Отдаешь навсегда - Герчик Михаил Наумович. Страница 26
Изучив башмак до последней царапинки на коже, Лейба надевает его на лапу и потом уже работает не глядя, только гвоздики, молоток, шило или нож мелькают в его руках, и как же удивительно радостно смотреть на такую работу!
— А таких, как твой Евзик, я видал, сынок… — Лейба выплевывает на ладонь последний гвоздик и проводит языком по еще сохранившимся, но выщербленным, как у всех старых сапожников и кузнецов, зубам, будто проверяя, не застряло ли в них что-нибудь, кроме этого последнего гвоздика. — Встречаются еще на свете такие Евзики, чтоб их земля не носила! Говорят они про бога, а что той бог… Немцы тоже горлопанили: «Готт мит ундз!» А что они сделали, когда пришли к нам?
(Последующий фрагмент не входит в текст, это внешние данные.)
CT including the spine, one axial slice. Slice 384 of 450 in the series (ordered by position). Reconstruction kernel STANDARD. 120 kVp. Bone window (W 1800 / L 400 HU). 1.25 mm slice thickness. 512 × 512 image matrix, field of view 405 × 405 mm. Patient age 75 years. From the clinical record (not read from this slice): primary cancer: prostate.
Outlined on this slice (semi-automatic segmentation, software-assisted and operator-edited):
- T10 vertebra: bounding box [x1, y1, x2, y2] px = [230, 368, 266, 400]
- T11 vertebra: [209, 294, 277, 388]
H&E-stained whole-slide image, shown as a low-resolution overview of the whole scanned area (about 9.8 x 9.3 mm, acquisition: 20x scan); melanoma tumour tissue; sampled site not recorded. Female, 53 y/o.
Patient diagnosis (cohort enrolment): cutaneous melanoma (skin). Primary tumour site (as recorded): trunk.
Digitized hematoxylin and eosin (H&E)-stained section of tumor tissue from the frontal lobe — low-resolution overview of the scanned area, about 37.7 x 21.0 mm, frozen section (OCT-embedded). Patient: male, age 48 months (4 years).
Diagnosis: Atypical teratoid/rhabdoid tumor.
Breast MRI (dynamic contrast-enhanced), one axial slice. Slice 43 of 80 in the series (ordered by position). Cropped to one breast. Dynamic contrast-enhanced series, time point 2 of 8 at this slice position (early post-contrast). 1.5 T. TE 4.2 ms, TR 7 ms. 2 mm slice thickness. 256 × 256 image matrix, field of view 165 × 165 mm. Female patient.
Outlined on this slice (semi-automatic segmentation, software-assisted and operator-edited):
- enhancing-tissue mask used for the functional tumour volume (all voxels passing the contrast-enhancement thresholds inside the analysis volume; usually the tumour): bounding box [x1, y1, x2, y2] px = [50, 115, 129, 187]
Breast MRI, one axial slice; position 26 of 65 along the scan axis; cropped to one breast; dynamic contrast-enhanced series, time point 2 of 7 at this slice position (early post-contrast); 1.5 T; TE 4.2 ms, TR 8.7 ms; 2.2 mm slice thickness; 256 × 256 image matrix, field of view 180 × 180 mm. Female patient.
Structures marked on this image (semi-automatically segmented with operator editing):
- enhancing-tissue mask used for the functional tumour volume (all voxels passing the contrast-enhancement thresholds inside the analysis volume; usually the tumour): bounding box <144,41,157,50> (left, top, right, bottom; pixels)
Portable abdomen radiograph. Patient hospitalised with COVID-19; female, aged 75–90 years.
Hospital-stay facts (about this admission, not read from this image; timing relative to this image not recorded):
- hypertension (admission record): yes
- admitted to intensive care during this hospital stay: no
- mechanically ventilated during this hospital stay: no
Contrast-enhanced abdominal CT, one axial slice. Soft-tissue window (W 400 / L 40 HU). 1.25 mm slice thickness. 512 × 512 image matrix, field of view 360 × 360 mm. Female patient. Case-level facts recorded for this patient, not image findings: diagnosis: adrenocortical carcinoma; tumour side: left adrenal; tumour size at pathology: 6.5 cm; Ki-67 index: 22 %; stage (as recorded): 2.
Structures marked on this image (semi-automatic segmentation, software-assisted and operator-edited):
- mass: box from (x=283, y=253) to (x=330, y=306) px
Повесили на площади Свободы четырнадцать коммунистов, самых уважаемых людей в городе, сгноили в крепости тысячи пленных, а всех евреев загнали в гетто и загородили колючей проволокой, как диких зверей. — Ах, сынок, сынок, что тебе про это говорить…
Он вытирает руки о передник, и разглаживает ими бороду, и закрывает глаза, будто погружается в сон, и тихонько раскачивается на своей табуретке, и легкий ветерок шевелит его желтовато-белые, легкие, как пух, волосы, сквозь которые просвечивает серая кожа. Я молча сижу рядом.
45
На понедельник был назначен разбор уроков, которые мы дали за минувшую неделю, и обсуждение планов воспитательной работы. Поэтому утром, к девяти, мы собрались в университете. До звонка еще было минут десять, и тут Лида встала и сказала:
— Ребята, я ушла к Сашке. Отныне я его жена, слышите? То, что было у нас с Костей, — это моя беда и, может быть, его, и Сашина, и ничья больше. Я не хотела, чтоб так получилось, поверьте мне, но так получилось, и с этим ничего не сделаешь. Думайте обо мне, что хотите, но я вас очень прошу: не обсуждайте меня на всяких' собраниях. Я не боюсь никаких обсуждений, но нам всем будет от этого не лучше, а хуже.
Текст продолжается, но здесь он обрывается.